As much as 60% of the emerging infectious diseases in humans have originated in animals, such as Eastern equine encephalitis, which was recently detected in Southern Maine. These diseases are costly to people and the community, the researchers state. 

Alyokhin, who has studied the spread of plant pathogens within Maine potato fields for almost 20 years, says he looks forward to “joining forces with other UMaine researchers to develop a workforce that can do high-quality science across a variety of disciplines while also supporting Maine’s farming communities.” 

The project will encourage interdisciplinary environmental research by trainees in a range of systems, from marine to terrestrial, rural to urban, and economic to cultural. 

“The emergence of diseases that pass from animals to humans is often driven by a combination of ecological, demographic, and socio-economic factors,” says Pauline Kamath, an assistant professor of animal health who is involved with the project. “This program will train the next generation of researchers to recognize these links and effectively work across disciplines to find creative solutions to complex disease problems, such as predicting the spillover of avian influenza viruses in migrating waterfowl, or mitigating the increase in Lyme disease incidence in Maine.”

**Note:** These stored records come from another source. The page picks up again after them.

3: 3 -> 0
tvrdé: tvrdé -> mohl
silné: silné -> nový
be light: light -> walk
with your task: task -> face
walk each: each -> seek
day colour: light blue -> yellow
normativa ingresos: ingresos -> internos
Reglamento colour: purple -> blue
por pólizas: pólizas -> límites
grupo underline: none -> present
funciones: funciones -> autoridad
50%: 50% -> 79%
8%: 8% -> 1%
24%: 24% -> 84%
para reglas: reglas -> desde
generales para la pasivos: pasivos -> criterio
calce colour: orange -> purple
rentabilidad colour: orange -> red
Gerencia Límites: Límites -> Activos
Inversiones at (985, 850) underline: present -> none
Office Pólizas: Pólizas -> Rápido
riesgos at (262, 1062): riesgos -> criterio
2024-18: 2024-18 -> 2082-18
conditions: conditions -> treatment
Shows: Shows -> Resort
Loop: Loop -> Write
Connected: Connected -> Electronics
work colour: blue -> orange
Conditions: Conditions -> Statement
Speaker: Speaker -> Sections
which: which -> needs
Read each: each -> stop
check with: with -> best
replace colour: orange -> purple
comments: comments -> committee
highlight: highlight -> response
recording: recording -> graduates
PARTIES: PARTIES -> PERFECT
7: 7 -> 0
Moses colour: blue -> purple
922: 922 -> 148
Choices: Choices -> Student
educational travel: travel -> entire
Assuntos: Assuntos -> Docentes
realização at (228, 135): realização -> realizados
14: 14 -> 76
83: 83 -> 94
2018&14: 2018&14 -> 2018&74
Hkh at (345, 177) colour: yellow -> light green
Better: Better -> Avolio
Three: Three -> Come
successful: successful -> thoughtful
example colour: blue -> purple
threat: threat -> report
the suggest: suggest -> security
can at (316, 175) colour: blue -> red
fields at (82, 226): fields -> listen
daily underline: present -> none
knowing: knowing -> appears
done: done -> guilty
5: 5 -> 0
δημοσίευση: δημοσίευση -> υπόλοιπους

Working with internship partners, including the Maine Medical Center Research Institute, the Trust for Public Land, and the Maine Center for Disease Control and Prevention, will allow the trainees the opportunity to also consider management and policy challenges in developing solutions to One Health problems.

Training in cross-disciplinary communication will enable students to engage with diverse scientific communities, stakeholders, citizen scientists and the public. 

The traineeship is designed to increase the participation of women, first-generation students, veterans, students with disabilities and other traditionally under-represented groups. The project also will develop new graduate degree programs and concentration areas in One Health.

More about UMaine’s One Health and the Environment initiative is online.

The NSF Research Traineeship program recently awarded $49 million to 17 institutions across the country to develop and implement graduate education traineeship models in STEM fields. The projects will immerse students in interdisciplinary research and deliver training in career-aligned skillsets, that will enable the next generation of scientific leaders to tackle complex societal problems.